Part II.
With their privations, insubordination increased. Some separated themselves from the rest, and settled a league away; some built a boat, and going up the lagoons about the island, were never heard of more. Worse than all, some in authority misbehaved themselves, especially a midshipman named Cozens, who had gained some influence over the men.
Cozens had a dispute with the surgeon; then he quarrelled with the purser, and was unquestionably of a mutinous disposition. Still it is certain that Captain Cheap exceeded his powers when he drew out a pistol and shot Cozens down. What was worse, he refused permission for the wounded man to be carried into the tent, "but allowed him to languish for days on the ground, and with no other covering than a bit of canvas thrown over some bushes," until he died.
Unhappily Captain Cheap distinguished himself in nothing but severity. He never shared the sufferings of his men when he could help it; and though our narrator, Midshipman Byron, stuck to him to the last, it is plain he thought him a worthless creature.
This loyal young fellow was of good family, and became grandfather of the great Lord Byron, into whose imagination never entered stranger things than actually befell his ancestor.
The midshipman had built a little hut, just big enough to contain himself and a poor Indian dog he found straying in the woods. To this animal in his misery he became much attached. But a party of seamen came and took the dog by force, and killed and ate it. Indeed, three weeks afterward, when matters became much worse, Byron himself, recollecting the spot where the poor animal had been killed, "was glad to make a meal of the paws and skin which had been thrown aside."
The straits to which they were by that time reduced sharpened their ingenuity to the utmost. The boatswain's mate, having procured a water puncheon, lashed a log on each side of it, and actually put to sea in it, like the wise men of Gotham in their bowl, and with the assistance of this frail bark he provided himself with wild fowl while the others were starving. Eventually he suffered shipwreck, but was so little discouraged by it that out of an ox's hide and a few hoops he fashioned a canoe "in which he made several voyages."
In the mean time the hope of all these poor people lay in the building of a vessel out of the materials of the long-boat, with other timber added. This task was at last accomplished. Captain Cheap's plan was to seize a ship from the enemy, and to join the English squadron; but the majority of the hundred men, to which number starvation had reduced the castaways, were in favor of seeking a way home through the Straits of Magellan.

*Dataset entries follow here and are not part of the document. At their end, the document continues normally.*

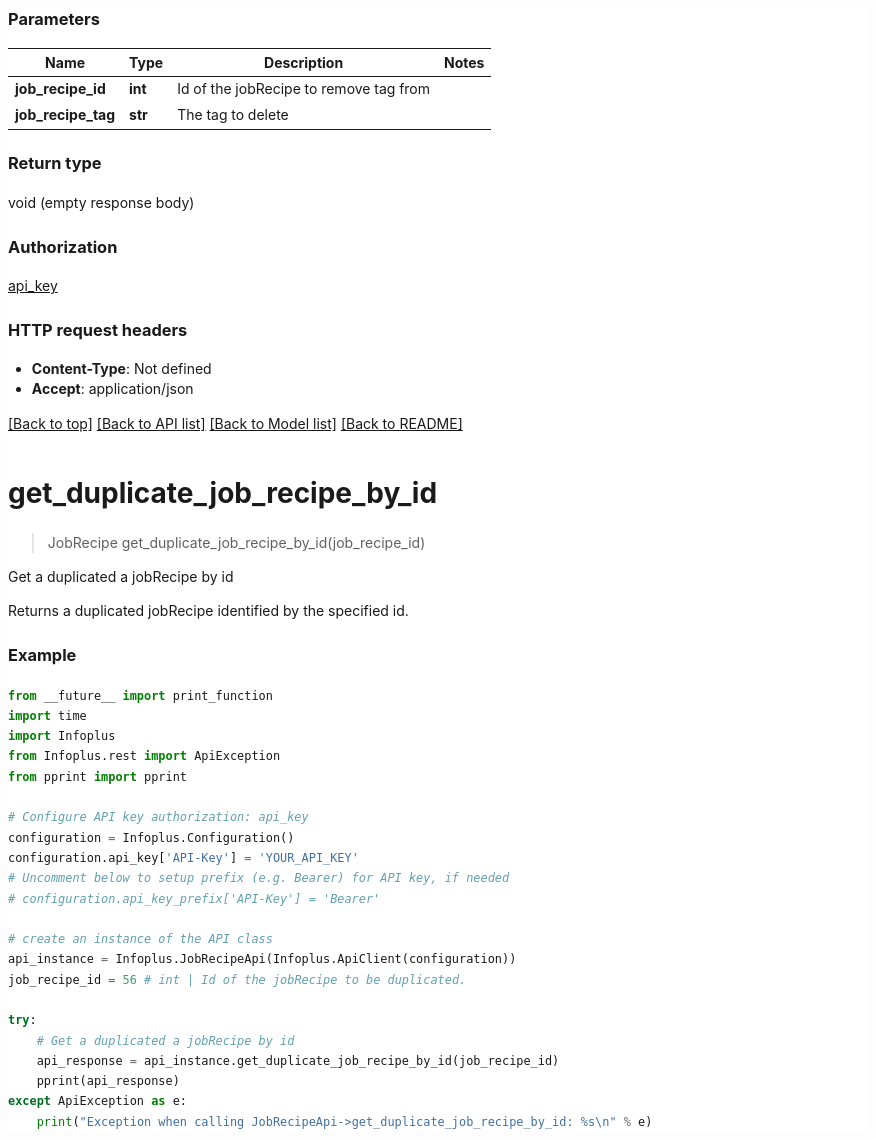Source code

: ### Parameters

Name | Type | Description  | Notes
------------- | ------------- | ------------- | -------------
 **job_recipe_id** | **int**| Id of the jobRecipe to remove tag from | 
 **job_recipe_tag** | **str**| The tag to delete | 

### Return type

void (empty response body)

### Authorization

[api_key](../README.md#api_key)

### HTTP request headers

 - **Content-Type**: Not defined
 - **Accept**: application/json

[[Back to top]](#) [[Back to API list]](../README.md#documentation-for-api-endpoints) [[Back to Model list]](../README.md#documentation-for-models) [[Back to README]](../README.md)

# **get_duplicate_job_recipe_by_id**
> JobRecipe get_duplicate_job_recipe_by_id(job_recipe_id)

Get a duplicated a jobRecipe by id

Returns a duplicated jobRecipe identified by the specified id.

### Example
```python
from __future__ import print_function
import time
import Infoplus
from Infoplus.rest import ApiException
from pprint import pprint

# Configure API key authorization: api_key
configuration = Infoplus.Configuration()
configuration.api_key['API-Key'] = 'YOUR_API_KEY'
# Uncomment below to setup prefix (e.g. Bearer) for API key, if needed
# configuration.api_key_prefix['API-Key'] = 'Bearer'

# create an instance of the API class
api_instance = Infoplus.JobRecipeApi(Infoplus.ApiClient(configuration))
job_recipe_id = 56 # int | Id of the jobRecipe to be duplicated.

try:
    # Get a duplicated a jobRecipe by id
    api_response = api_instance.get_duplicate_job_recipe_by_id(job_recipe_id)
    pprint(api_response)
except ApiException as e:
    print("Exception when calling JobRecipeApi->get_duplicate_job_recipe_by_id: %s\n" % e)
```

About this there arose a quarrel, and eventually the men threw off the Captain's authority altogether, left him on the island, and sailed away. A lieutenant of marines, Byron, and a few others remained with him. These were presently joined by some deserters who had settled on another portion of the island, so that their number now amounted to about twenty.
Their only chance of escape was in the barge and yawl, which in the absence of the carpenter were patched up so as to be fit for a fine-weather voyage. Even now their scanty stock of useful articles was diminished by theft, and two men were flogged by the Captain's orders, and one placed on a barren islet void of shelter. Two or three days later, on "going to the island with some little refreshment, such as their miserable circumstances would admit, and intending to bring him off, they found him stiff and dead."